Cornell College celebrated the groundbreaking of the new Russell Science Center on Friday, May 5th. The new, four-story Science Center will include classrooms, offices, laboratories, and research spaces for the biology and chemistry departments. The $32 million, 45,600 square foot building is the first new classroom facility to be built on campus in over 40 years.
Following the groundbreaking ceremony Colin Sandeman, Mortenson's Integrated Construction Coordinator provided a virtual reality demonstration. Participants were placed in a virtual laboratory, where they could move and interact with lab equipment.
The Science Center project is being funded completely through philanthropy and is moving forward at an accelerated pace due to a leadership gift of $20 million by alumna Jean Russell to honor her father’s legacy and her experience at Cornell College. "We sincerely appreciate the gift from Jean Russell,” said Cornell College President Jonathan Brand. “This represents the largest [donation] in Cornell history."

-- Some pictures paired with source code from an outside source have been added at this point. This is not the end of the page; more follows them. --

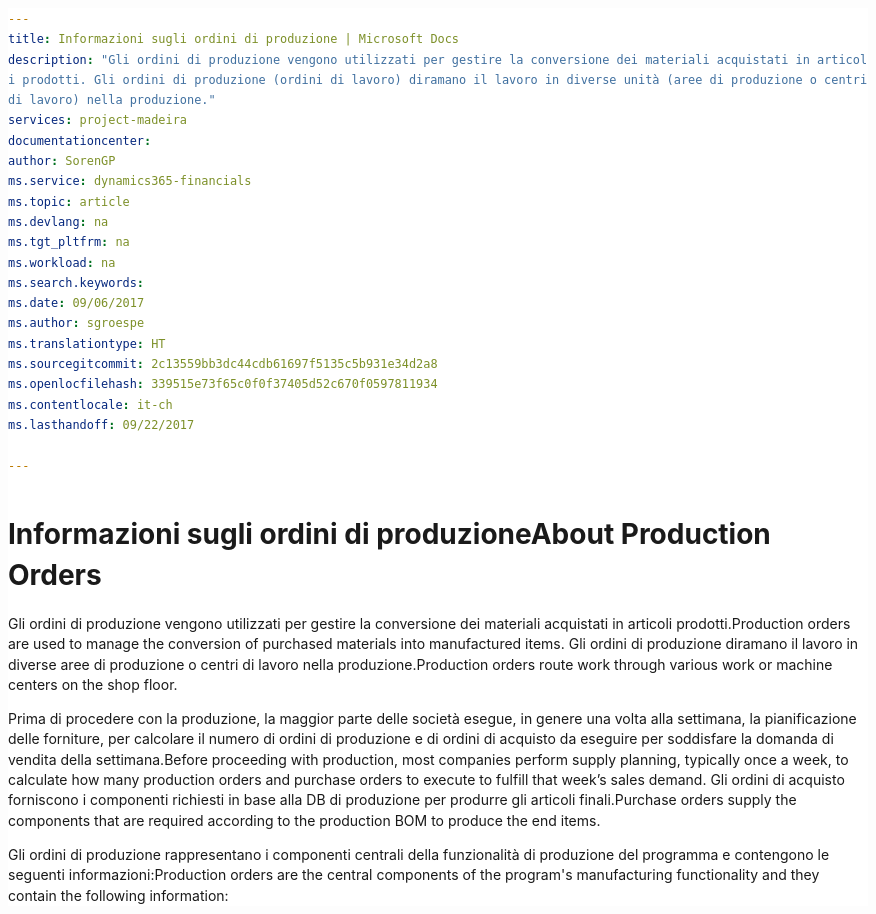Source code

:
 ```yaml
---
title: Informazioni sugli ordini di produzione | Microsoft Docs
description: "Gli ordini di produzione vengono utilizzati per gestire la conversione dei materiali acquistati in articoli prodotti. Gli ordini di produzione (ordini di lavoro) diramano il lavoro in diverse unità (aree di produzione o centri di lavoro) nella produzione."
services: project-madeira
documentationcenter: 
author: SorenGP
ms.service: dynamics365-financials
ms.topic: article
ms.devlang: na
ms.tgt_pltfrm: na
ms.workload: na
ms.search.keywords: 
ms.date: 09/06/2017
ms.author: sgroespe
ms.translationtype: HT
ms.sourcegitcommit: 2c13559bb3dc44cdb61697f5135c5b931e34d2a8
ms.openlocfilehash: 339515e73f65c0f0f37405d52c670f0597811934
ms.contentlocale: it-ch
ms.lasthandoff: 09/22/2017

---
```

# <a name="about-production-orders"></a><span data-ttu-id="75c30-104">Informazioni sugli ordini di produzione</span><span class="sxs-lookup"><span data-stu-id="75c30-104">About Production Orders</span></span>
<span data-ttu-id="75c30-105">Gli ordini di produzione vengono utilizzati per gestire la conversione dei materiali acquistati in articoli prodotti.</span><span class="sxs-lookup"><span data-stu-id="75c30-105">Production orders are used to manage the conversion of purchased materials into manufactured items.</span></span> <span data-ttu-id="75c30-106">Gli ordini di produzione diramano il lavoro in diverse aree di produzione o centri di lavoro nella produzione.</span><span class="sxs-lookup"><span data-stu-id="75c30-106">Production orders route work through various work or machine centers on the shop floor.</span></span>  

<span data-ttu-id="75c30-107">Prima di procedere con la produzione, la maggior parte delle società esegue, in genere una volta alla settimana, la pianificazione delle forniture, per calcolare il numero di ordini di produzione e di ordini di acquisto da eseguire per soddisfare la domanda di vendita della settimana.</span><span class="sxs-lookup"><span data-stu-id="75c30-107">Before proceeding with production, most companies perform supply planning, typically once a week, to calculate how many production orders and purchase orders to execute to fulfill that week’s sales demand.</span></span> <span data-ttu-id="75c30-108">Gli ordini di acquisto forniscono i componenti richiesti in base alla DB di produzione per produrre gli articoli finali.</span><span class="sxs-lookup"><span data-stu-id="75c30-108">Purchase orders supply the components that are required according to the production BOM to produce the end items.</span></span> 

<span data-ttu-id="75c30-109">Gli ordini di produzione rappresentano i componenti centrali della funzionalità di produzione del programma e contengono le seguenti informazioni:</span><span class="sxs-lookup"><span data-stu-id="75c30-109">Production orders are the central components of the program's manufacturing functionality and they contain the following information:</span></span>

The facility was designed by BWBR Architects and will complet by January 2019. The project team also includes mechanical and electrical engineering by MEP Associates, structural engineering by Ericksen Roed & Associates, civil engineering by MMS Consultants, and landscape architecture by Confluence.

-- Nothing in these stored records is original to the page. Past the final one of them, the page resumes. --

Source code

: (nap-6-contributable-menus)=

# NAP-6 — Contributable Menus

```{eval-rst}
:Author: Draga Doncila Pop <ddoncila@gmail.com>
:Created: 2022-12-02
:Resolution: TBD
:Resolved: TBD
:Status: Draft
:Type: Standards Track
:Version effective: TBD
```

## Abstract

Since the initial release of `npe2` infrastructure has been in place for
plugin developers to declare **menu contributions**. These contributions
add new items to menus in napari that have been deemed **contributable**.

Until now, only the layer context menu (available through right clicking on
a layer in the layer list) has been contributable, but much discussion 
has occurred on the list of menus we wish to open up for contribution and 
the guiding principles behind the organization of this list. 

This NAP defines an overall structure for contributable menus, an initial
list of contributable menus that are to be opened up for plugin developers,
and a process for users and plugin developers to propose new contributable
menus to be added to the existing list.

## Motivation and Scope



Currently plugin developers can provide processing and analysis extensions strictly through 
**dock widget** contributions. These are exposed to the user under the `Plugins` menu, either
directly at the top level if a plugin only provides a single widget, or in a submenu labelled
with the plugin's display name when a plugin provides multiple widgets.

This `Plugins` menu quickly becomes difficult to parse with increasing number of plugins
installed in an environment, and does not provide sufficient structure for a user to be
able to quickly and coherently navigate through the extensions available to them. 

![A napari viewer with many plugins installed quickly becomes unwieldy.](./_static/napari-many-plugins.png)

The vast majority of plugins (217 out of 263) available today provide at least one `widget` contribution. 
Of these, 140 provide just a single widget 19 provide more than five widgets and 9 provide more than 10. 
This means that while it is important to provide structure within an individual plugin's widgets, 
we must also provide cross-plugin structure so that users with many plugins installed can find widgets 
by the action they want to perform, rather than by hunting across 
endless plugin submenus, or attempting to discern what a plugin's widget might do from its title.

“Mortenson is extremely proud to partner with Cornell College on this exciting project, said Randy Clarahan, Mortenson Construction Executive. “Our design partner, BWBR along with the leadership, faculty, and staff of Cornell College have truly collaborated to bring us to this milestone event.”
Did you know that Cornell is one of just two colleges in the country whose entire campus is listed on the National Register of Historic Places. Eight buildings were constructed in the 19th century, including the majestic King Chapel and the Old Sem building that comprised the entire campus in 1853.
With the distinctive One Course At A Time curriculum, Cornell students immerse themselves in just one academic discipline per three-and-a-half-week block. This focus makes it possible for professors to go beyond the traditional lecture format through extended discussions and labs, all day simulations, and off-campus learning for an afternoon or an entire block without competing with other classes.